This should produce similar results (depending on the version of ESM-1b weights):


The embedding sizes for train and test: torch.Size([241025, 128]) torch.Size([392, 128])

Calculating eval distance map, between 392 test ids and 5242 train EC cluster centers

############ EC calling results using random chosen 20k samples ############

---------------------------------------------------------------------------

>>> total samples: 392 | total ec: 177

>>> precision: 0.558 | recall: 0.477 | F1: 0.482 | AUC: 0.737

---------------------------------------------------------------------------

2.2.2 Inference with max-separation

For inferencing using max-separation, there are no hyperparameters to tune: it's a greedy approach that prioritizes EC numbers that have the maximum separation to other EC numbers in terms of the pairwise distance to the query sequence. max-separation gives a deterministic prediction and usually outperforms p-value in turns of precision and recall. Because this algorithm does not need to sample from the training set, it is much faster than p-value. The following commands show how to get EC predicition results from max-separation:

python

>>> from CLEAN.infer import infer_maxsep

>>> train_data = "split100"

>>> test_data = "new"

>>> infer_maxsep(train_data, test_data, report_metrics=True, pretrained=True)

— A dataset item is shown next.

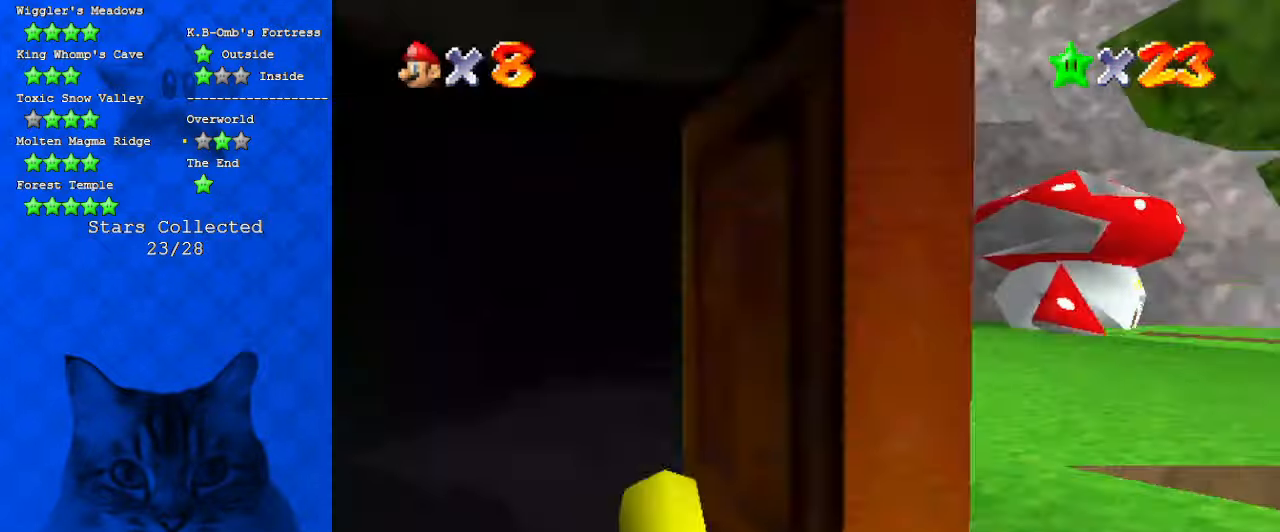
{"keys": ["shift", "up"], "events": [[33, "shift", "down"], [333, "left", "up"]]}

This should produce similar results (depending on the version of ESM-1b weights):


The embedding sizes for train and test: torch.Size([241025, 128]) torch.Size([392, 128])

Calculating eval distance map, between 392 test ids and 5242 train EC cluster centers

############ EC calling results using maximum separation ############

---------------------------------------------------------------------------

>>> total samples: 392 | total ec: 177

>>> precision: 0.596 | recall: 0.479 | F1: 0.497 | AUC: 0.739

---------------------------------------------------------------------------

2.2.3 Interpreting prediction result csv file

The prediction results are store in the folder results/ with file name = test_data + infer_algo (for example, new_maxsep.csv). An example output would be:


Q9RYA6,EC:5.1.1.20/7.4553

O24527,EC:2.7.11.1/5.8561

Q5TZ07,EC:3.6.1.43/8.0610,EC:3.1.3.4/8.0627,EC:3.1.3.27/8.0728

Where the first column (Q9RYA6) is the id of the enzyme, second column (EC:5.1.1.20/7.4553) is the predicted EC number and pairwise distance between cluster center of 5.1.1.20 and Q9RYA6. Note in the case of enzyme Q5TZ07, three enzyme functions are predicted.

2.3 Inference with newly trained model

In addition to inferencing with pretrained weights for 70% and 100% splits, we also support inferencing with user-trained models. For example, if a model is trained and saved as data/model/split10_triplet.pth, inferencing with max-separation:

from CLEAN.infer import *

infer_maxsep("split10", "new", report_metrics=True,

pretrained=False, model_name="split10_triplet")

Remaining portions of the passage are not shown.